И не просто закрылся, Анджела: здание снесли. Да-да, нашу прекрасную ветхую покосившуюся крепость уничтожили городские власти, чтобы построить на ее месте автовокзал Порт-Аторити. Был разрушен целый квартал. Чтобы освободить место для монстра, впоследствии заслужившего звание самого безобразного автовокзала в мире, снесли все до единого театры, церкви, одноэтажные особнячки, рестораны, бары, китайские прачечные, залы игровых автоматов, цветочные лавки, тату-салоны и школы. Все сравняли с землей. Даже «Комиссионный рай Луцкого» – и тот пал жертвой.
Превратился в пыль на наших глазах.
Но Пег внакладе не осталась. Муниципальные власти предложили ей за «Лили» пятьдесят пять тысяч долларов, а в те времена, когда средний годовой доход наших соседей по кварталу составлял примерно четыре тысячи в год, это были очень неплохие деньги. Мне-то, конечно, хотелось, чтобы тетя боролась за театр, но она заявила:
– Не за что тут бороться.
– Не верится, что вы вот так все бросите! – возопила я.

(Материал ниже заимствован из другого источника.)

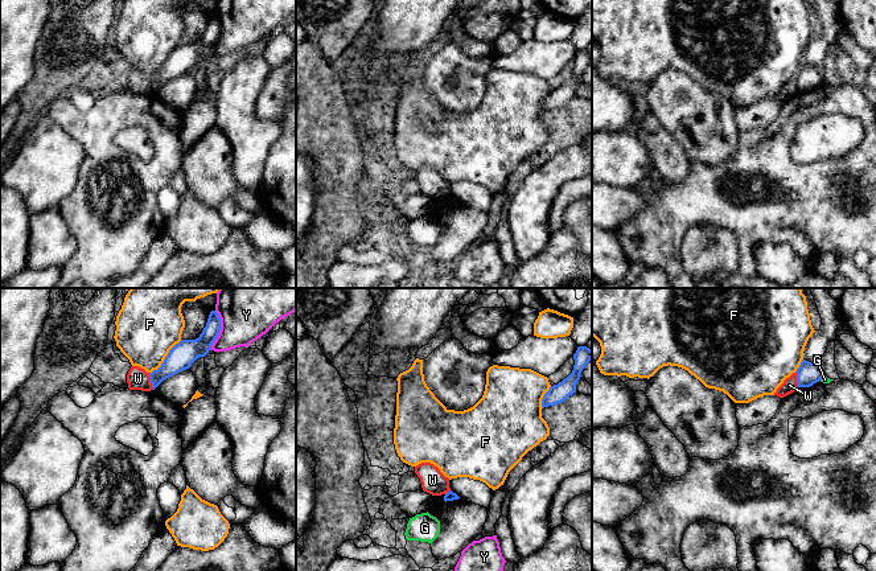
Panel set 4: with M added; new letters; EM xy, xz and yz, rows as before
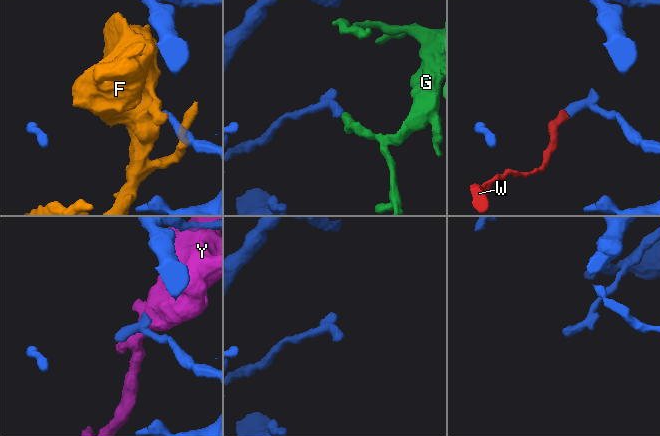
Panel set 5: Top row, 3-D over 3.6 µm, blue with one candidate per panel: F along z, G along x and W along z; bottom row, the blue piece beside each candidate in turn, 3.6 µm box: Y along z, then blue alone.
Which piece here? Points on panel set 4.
F: Touches blue at xy (165, 357). Reject
G: Touches blue at yz (822, 377). Boundary: yz (825, 376), (819, 380). Reject
W: Touches blue at xy (151, 381). Boundary: xy (148, 373), (153, 389). Reject
Y: Touches blue at xy (219, 329). Reject
Accept: no letter

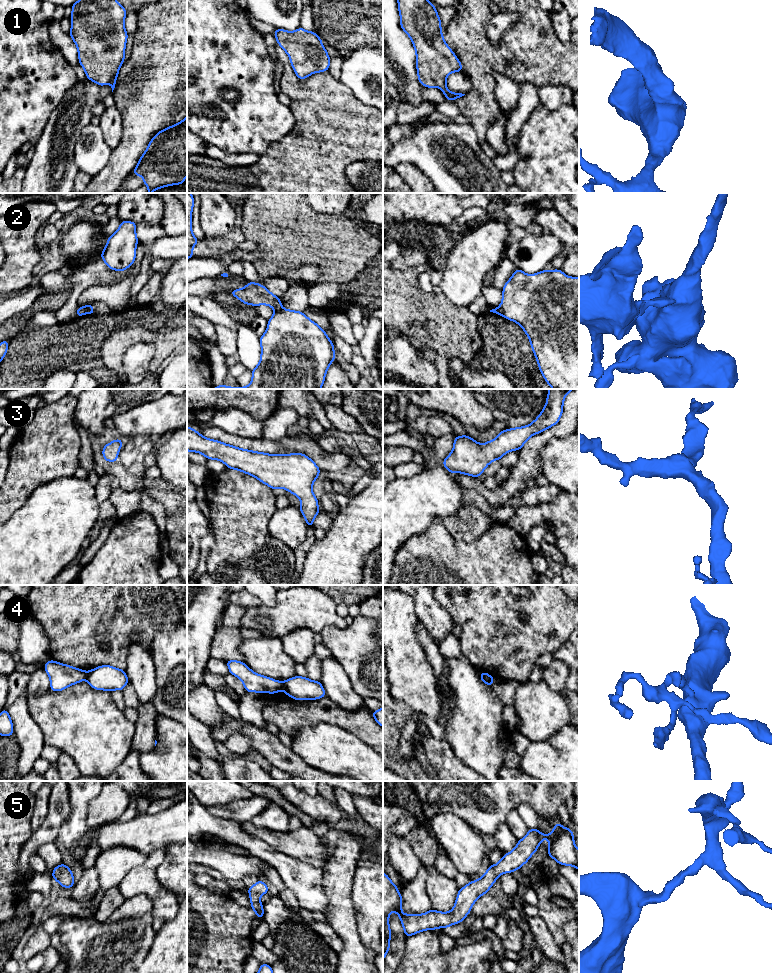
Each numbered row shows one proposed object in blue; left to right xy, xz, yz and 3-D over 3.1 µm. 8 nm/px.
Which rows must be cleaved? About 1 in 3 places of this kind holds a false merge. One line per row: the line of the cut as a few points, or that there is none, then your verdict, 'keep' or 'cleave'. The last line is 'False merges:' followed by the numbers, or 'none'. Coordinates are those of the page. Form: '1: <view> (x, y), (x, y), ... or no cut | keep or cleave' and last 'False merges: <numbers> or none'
1: no cut | keep
2: xy (82, 307), (84, 313) | cleave
3: no cut | keep
4: xz (283, 682), (281, 689) | cleave
5: no cut | keep
False merges: 2, 4

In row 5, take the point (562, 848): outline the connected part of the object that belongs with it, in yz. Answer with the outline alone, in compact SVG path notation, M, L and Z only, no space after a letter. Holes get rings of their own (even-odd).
M558 821L548 835L542 834L538 828L529 829L526 836L518 840L516 847L504 854L497 864L490 865L480 879L471 881L458 890L454 907L449 912L430 909L424 914L403 914L401 893L388 875L383 872L383 962L390 949L392 933L389 926L389 914L391 911L399 916L406 937L421 931L447 928L463 922L471 912L473 904L480 896L487 894L498 877L521 869L537 851L543 839L549 840L547 848L549 857L556 860L559 865L573 866L579 870L579 849L575 845L571 828L564 828Z

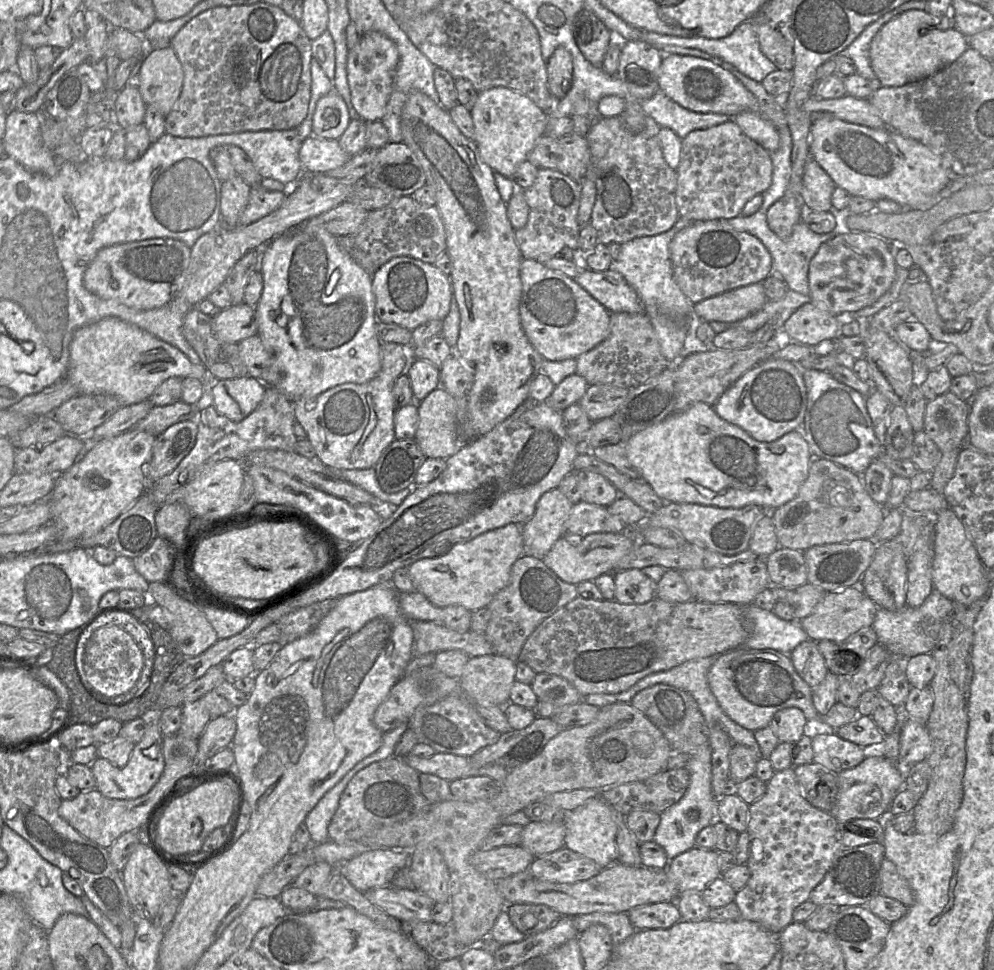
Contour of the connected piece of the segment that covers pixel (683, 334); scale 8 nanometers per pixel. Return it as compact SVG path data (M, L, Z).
M679 217L669 230L654 236L642 236L621 244L620 252L611 267L619 272L627 283L635 290L644 304L645 314L658 336L661 353L670 365L677 363L688 353L707 350L699 347L694 336L693 303L683 294L676 284L670 256L670 243L674 236L683 228L695 222Z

– Ты даже не представляешь, что́ я способна бросить, малышка.
Пег была права: бороться смысла не было. Присвоив себе весь квартал, муниципалитет воспользовался правом на отчуждение собственности, предрешив зловещую и неизбежную судьбу старых зданий. Я разворчалась, но Пег сказала:
– Сопротивляться изменениям – дело опасное и бессмысленное. Не противься логическому концу, Вивиан. Как бы то ни было, славные времена «Лили» давно миновали.
– А вот и нет, Пег, – возразила Оливия. – У «Лили» и не было никогда славных времен.

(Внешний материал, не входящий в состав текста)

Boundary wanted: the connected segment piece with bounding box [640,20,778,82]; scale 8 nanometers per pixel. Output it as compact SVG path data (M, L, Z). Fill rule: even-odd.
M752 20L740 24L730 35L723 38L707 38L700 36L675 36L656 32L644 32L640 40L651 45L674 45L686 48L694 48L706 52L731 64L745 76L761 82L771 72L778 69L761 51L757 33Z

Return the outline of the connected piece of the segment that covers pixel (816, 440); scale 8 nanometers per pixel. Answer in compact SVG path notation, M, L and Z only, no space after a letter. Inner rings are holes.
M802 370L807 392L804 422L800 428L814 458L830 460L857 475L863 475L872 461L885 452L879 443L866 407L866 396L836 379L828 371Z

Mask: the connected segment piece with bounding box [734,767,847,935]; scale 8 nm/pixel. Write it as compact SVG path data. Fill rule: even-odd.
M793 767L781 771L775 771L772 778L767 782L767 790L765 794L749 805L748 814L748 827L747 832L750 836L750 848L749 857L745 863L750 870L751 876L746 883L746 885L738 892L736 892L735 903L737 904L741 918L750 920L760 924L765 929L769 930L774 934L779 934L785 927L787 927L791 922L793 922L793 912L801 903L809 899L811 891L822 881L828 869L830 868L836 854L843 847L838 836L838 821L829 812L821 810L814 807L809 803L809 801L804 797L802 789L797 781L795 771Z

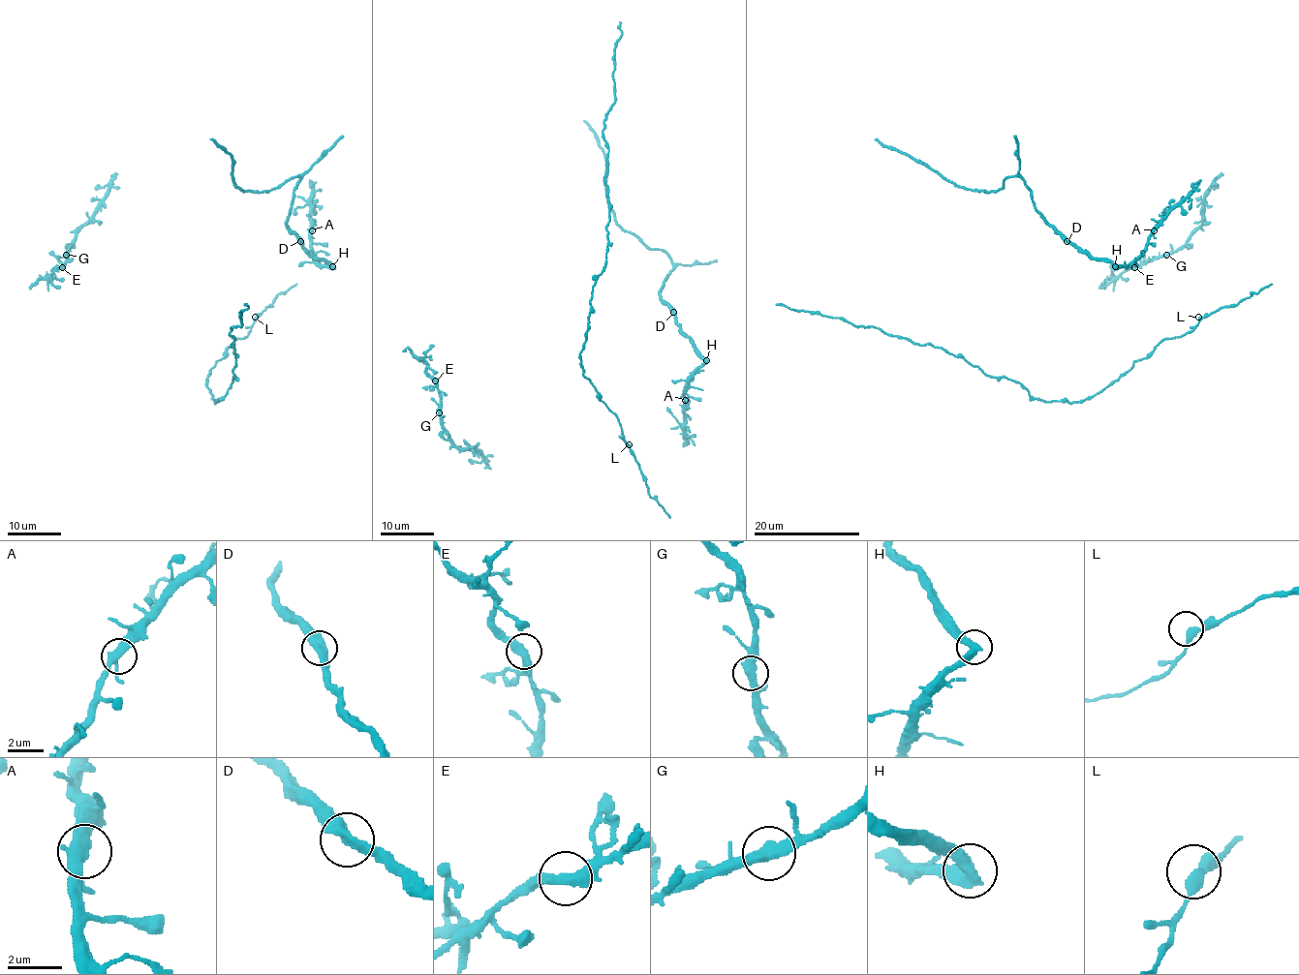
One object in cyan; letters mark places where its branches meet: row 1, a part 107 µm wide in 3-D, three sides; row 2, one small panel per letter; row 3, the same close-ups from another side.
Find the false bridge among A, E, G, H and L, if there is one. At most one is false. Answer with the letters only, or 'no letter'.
H

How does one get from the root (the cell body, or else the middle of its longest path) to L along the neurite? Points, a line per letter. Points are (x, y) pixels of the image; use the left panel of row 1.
L: (250, 330), (255, 317)

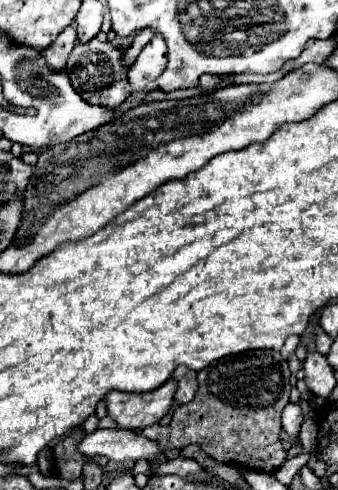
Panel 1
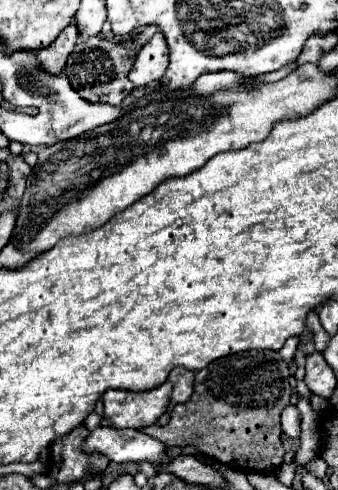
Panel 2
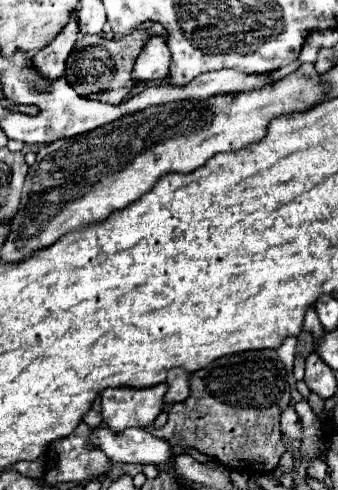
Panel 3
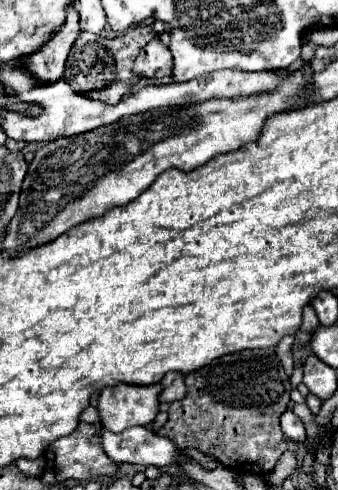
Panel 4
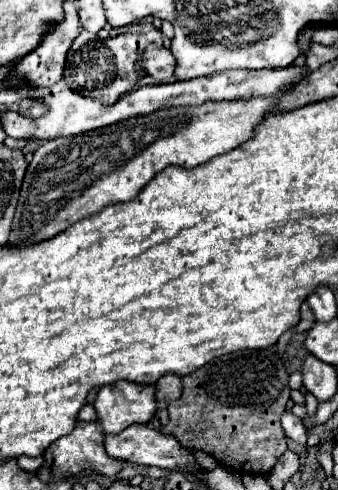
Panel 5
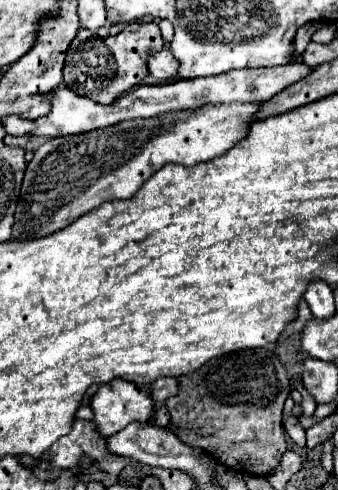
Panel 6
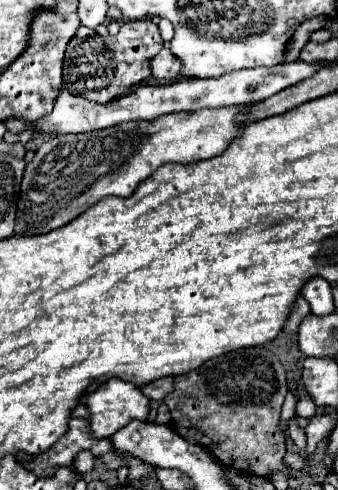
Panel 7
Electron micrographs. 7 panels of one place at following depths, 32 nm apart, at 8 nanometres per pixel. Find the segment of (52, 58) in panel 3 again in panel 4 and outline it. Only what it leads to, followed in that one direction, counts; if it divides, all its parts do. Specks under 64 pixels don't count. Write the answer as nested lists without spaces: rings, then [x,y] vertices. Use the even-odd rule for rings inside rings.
[[[68,8],[66,24],[32,56],[26,58],[26,68],[44,84],[54,84],[64,74],[64,64],[68,58],[68,52],[76,38],[80,36],[80,24],[78,24],[78,12],[76,8]]]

Обе были по-своему правы. После войны мы еле сводили концы с концами. Доходов от театра едва хватало на жизнь. Зрителей стало даже меньше, чем в войну. Лучшие артисты к нам так и не вернулись. Взять хотя бы нашего пианиста Бенджамина – тот остался в Европе, обосновался в Лионе с француженкой, хозяйкой ночного клуба, и прекрасно чувствовал себя в роли импресарио и руководителя биг-бенда. Мы с восторгом читали каждое его письмо, но нам ужасно не хватало его музыки. Однако главная проблема заключалась в перемене вкусов публики. Наши простенькие пьески больше ее не устраивали. Даже обитатели Адской кухни стали более взыскательными. Война распахнула двери всего мира, и к нам хлынули новые идеи и пристрастия. Даже в мой первый приезд в Нью-Йорк репертуар «Лили» выглядел устаревшим, а теперь наши спектакли превратились в реликты каменного века. Никто не хотел смотреть дешевые водевили с песнями и танцами.